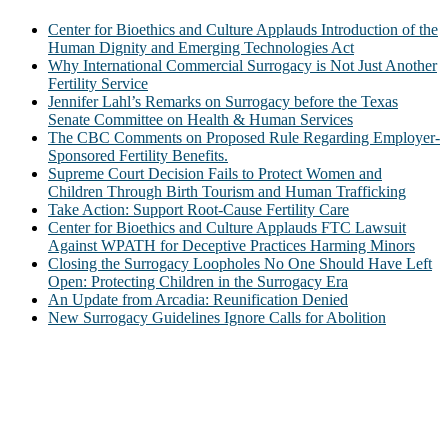
Center for Bioethics and Culture Applauds Introduction of the
Human Dignity and Emerging Technologies Act
Why International Commercial Surrogacy is Not Just Another
Fertility Service
Jennifer Lahl’s Remarks on Surrogacy before the Texas
Senate Committee on Health & Human Services
The CBC Comments on Proposed Rule Regarding Employer-
Sponsored Fertility Benefits.
Supreme Court Decision Fails to Protect Women and
Children Through Birth Tourism and Human Trafficking
Take Action: Support Root-Cause Fertility Care
Center for Bioethics and Culture Applauds FTC Lawsuit
Against WPATH for Deceptive Practices Harming Minors
Closing the Surrogacy Loopholes No One Should Have Left
Open: Protecting Children in the Surrogacy Era
An Update from Arcadia: Reunification Denied
New Surrogacy Guidelines Ignore Calls for Abolition
ABOUT
The Center for Bioethics and Culture Network (CBC) addresses
bioethical issues that most profoundly affect our humanity,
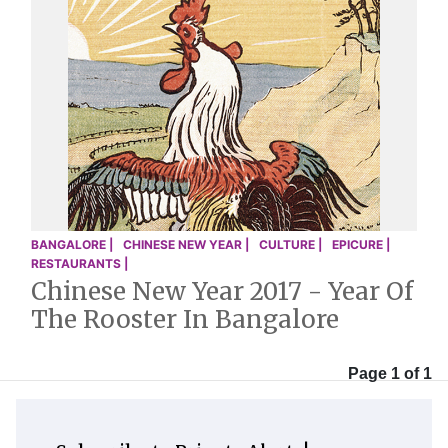
BANGALORE |
CHINESE NEW YEAR |
CULTURE |
EPICURE |
RESTAURANTS |
Chinese New Year 2017 - Year Of
The Rooster In Bangalore
Page 1 of 1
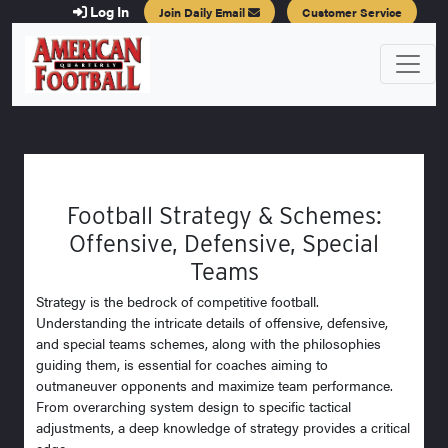
Log In
Join Daily Email
Customer Service
Football Strategy & Schemes:
Offensive, Defensive, Special
Teams
Strategy is the bedrock of competitive football.
Understanding the intricate details of offensive, defensive,
and special teams schemes, along with the philosophies
guiding them, is essential for coaches aiming to
outmaneuver opponents and maximize team performance.
From overarching system design to specific tactical
adjustments, a deep knowledge of strategy provides a critical
edge.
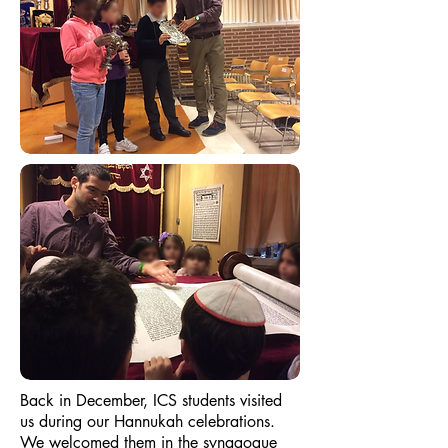
Back in December, ICS students visited
us during our Hannukah celebrations.
We welcomed them in the synagogue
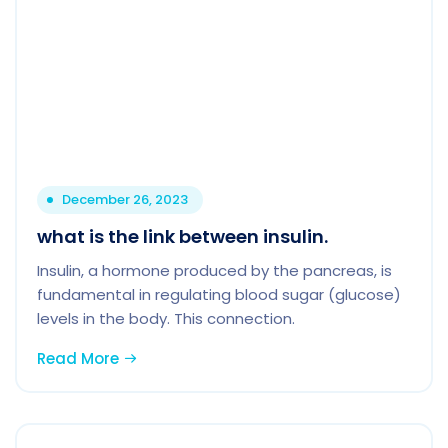
December 26, 2023
what is the link between insulin.
Insulin, a hormone produced by the pancreas, is
fundamental in regulating blood sugar (glucose)
levels in the body. This connection.
Read More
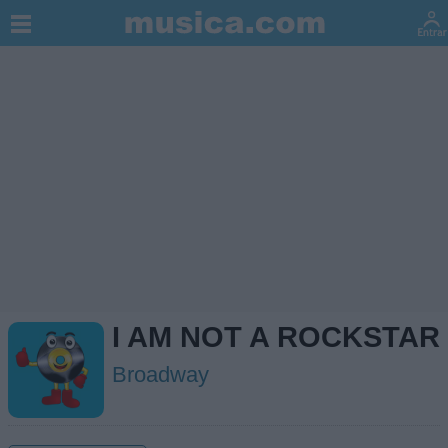
I AM NOT A ROCKSTAR
Broadway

# Work to complete:
Scan the material above for the string "Surrogacy". Copy each line that holds it.

# Exercise solution:
Why International Commercial Surrogacy is Not Just Another
Jennifer Lahl’s Remarks on Surrogacy before the Texas
Closing the Surrogacy Loopholes No One Should Have Left
Open: Protecting Children in the Surrogacy Era
New Surrogacy Guidelines Ignore Calls for Abolition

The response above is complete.